• _Explore the material_
a - Rewrite the passage of the dinosaur flea article starting at "Thankfully, the fleas" and ending at "the same journal.", putting "mouthparts" in place of "proboscis".
b - According to the dinosaur flea article, where were the fleas found?

• _Source extract_
#####

Thank goodness THESE became extinct: Fleas that preyed on dinosaurs were 10 times size of ours - and had bite 'like a hypodermic syringe'



What kind of insect would have dared to crawl over the bodies of dinosaurs, plunging its proboscis between their scales to drink blood?

Answer: a flea-like insect 10 times the size of ones today, with a bite that would have felt like a hypodermic syringe.

Thankfully, the fleas - found in Inner Mongolia, and analysed by experts at Oregon State University - seem not to be an ancestor's flea, but instead a separate breed of monster that has since died out.

‘These were insects much larger than modern fleas and from the size of their proboscis we can tell they would have been mean,’ said George Poinar, Jr., a professor emeritus of zoology at Oregon State University, who wrote a commentary on this find in the same journal.

#####

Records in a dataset
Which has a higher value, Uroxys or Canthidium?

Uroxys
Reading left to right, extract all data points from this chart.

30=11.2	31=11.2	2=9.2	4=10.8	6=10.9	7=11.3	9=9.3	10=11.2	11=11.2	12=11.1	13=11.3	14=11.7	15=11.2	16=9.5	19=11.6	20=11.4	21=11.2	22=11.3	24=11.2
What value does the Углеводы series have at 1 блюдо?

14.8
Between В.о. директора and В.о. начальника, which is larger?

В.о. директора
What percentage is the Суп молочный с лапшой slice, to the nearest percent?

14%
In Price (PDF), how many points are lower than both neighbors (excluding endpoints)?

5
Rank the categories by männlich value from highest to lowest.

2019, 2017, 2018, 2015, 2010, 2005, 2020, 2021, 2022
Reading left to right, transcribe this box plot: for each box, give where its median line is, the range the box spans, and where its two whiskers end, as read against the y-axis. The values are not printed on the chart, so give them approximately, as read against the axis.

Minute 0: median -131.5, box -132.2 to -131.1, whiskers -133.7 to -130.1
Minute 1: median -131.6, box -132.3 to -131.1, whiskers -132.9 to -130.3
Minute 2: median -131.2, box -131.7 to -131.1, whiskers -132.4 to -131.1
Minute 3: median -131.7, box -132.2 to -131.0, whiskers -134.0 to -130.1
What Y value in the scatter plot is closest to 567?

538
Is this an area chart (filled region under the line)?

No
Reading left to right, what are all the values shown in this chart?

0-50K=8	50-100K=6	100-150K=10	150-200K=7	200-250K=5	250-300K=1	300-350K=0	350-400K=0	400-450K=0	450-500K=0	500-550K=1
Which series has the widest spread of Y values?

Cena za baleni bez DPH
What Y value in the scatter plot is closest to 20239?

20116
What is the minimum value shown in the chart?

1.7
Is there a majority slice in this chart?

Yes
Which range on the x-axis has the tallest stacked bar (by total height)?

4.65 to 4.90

#####

• _Task answers_
a -
Thankfully, the fleas - found in Inner Mongolia, and analysed by experts at Oregon State University - seem not to be an ancestor's flea, but instead a separate breed of monster that has since died out.

‘These were insects much larger than modern fleas and from the size of their mouthparts we can tell they would have been mean,’ said George Poinar, Jr., a professor emeritus of zoology at Oregon State University, who wrote a commentary on this find in the same journal.

b - Inner Mongolia